Долгие годы я пыталась спрашивать участников тех событий, почему так было нужно, зачем меня на полгода отправили в Америку, отлучив от семьи и дома.

Ответы оказались скучными и прозаическими, как всегда и бывает при выяснении обстоятельств травмы. Ну, жизнь сложилась тогда так. Кому-то — факт, одно из тысячи событий, кому-то — водораздел, определивший образ мышления ещё в детстве. Я всегда тосковала по Америке и одновременно боялась её. Я знала, что мне ещё предстоит как-то закрыть для себя этот вопрос.

А потом судьба сама зарифмовала мою взрослую жизнь с травматическим детским опытом.

Теперь моя дочка ходит в обычную американскую школу и по понедельникам посещает занятия музыкой, как я когда-то.

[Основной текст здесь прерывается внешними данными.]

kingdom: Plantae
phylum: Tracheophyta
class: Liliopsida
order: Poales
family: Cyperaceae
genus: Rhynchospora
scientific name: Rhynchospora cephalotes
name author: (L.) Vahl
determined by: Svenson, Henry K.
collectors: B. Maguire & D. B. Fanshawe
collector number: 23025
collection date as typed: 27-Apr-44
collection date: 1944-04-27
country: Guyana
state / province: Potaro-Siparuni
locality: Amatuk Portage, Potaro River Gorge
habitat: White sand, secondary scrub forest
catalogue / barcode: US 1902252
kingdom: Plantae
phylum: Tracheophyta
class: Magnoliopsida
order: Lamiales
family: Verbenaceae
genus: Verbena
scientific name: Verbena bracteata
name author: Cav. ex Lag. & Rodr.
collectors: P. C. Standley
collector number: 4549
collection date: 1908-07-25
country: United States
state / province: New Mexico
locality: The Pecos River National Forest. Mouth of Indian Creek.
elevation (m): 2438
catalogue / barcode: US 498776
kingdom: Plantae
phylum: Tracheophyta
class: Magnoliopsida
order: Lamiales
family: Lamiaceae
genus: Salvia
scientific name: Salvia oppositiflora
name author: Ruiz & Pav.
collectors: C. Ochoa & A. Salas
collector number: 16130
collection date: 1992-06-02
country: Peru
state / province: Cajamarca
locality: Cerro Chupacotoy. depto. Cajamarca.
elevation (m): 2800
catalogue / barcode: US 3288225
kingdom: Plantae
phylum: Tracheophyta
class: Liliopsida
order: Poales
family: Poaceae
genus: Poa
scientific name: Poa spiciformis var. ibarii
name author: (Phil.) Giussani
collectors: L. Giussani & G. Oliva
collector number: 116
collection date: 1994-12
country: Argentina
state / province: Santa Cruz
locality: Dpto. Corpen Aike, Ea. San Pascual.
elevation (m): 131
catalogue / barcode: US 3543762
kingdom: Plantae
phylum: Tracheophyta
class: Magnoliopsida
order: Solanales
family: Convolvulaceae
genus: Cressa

День рождения её мы отмечали огромным пикником в парке, но та пиццерия из моего детства — «Чаки Чиз» — в двух шагах от нашего дома. Моя С. выучила английский, она его знает уже немного лучше, чем когда-то, в девять лет, я. А вот преподавательница фортепиано ей досталась ни на кого больше не похожая.

Доктор Эстер

В Нью-Йорке я сразу начала искать дочери преподавателя по фортепиано. Ещё бы я не унаследовала эту идею фикс: ребёнок из приличной семьи российского происхождения должен владеть музыкальной грамотой, как родным языком. Диплом музыкальной школы необходим, даже если он никогда не пригодится.

Мама учила меня, что знание нот развивает мозг.

Так я, ещё ничего не понявшая о городе и ведомая исключительно интуицией, открыла дверь первой попавшейся бруклинской музыкальной школы и тут же встретила Эстер Коэн.

Я спросила на ресепшн, работают ли в их заведении русскоязычные педагоги, и через несколько минут она спустилась в тесное фойе, украшенное к Рождеству.

Эстер Коэн!

Величественная и будто знакомая. Через пять минут короткого диалога выяснилось, что она переехала в Манхэттен двадцать пять лет назад, а до этого всю жизнь проработала в той самой московской музыкальной школе, которую в итоге закончила я.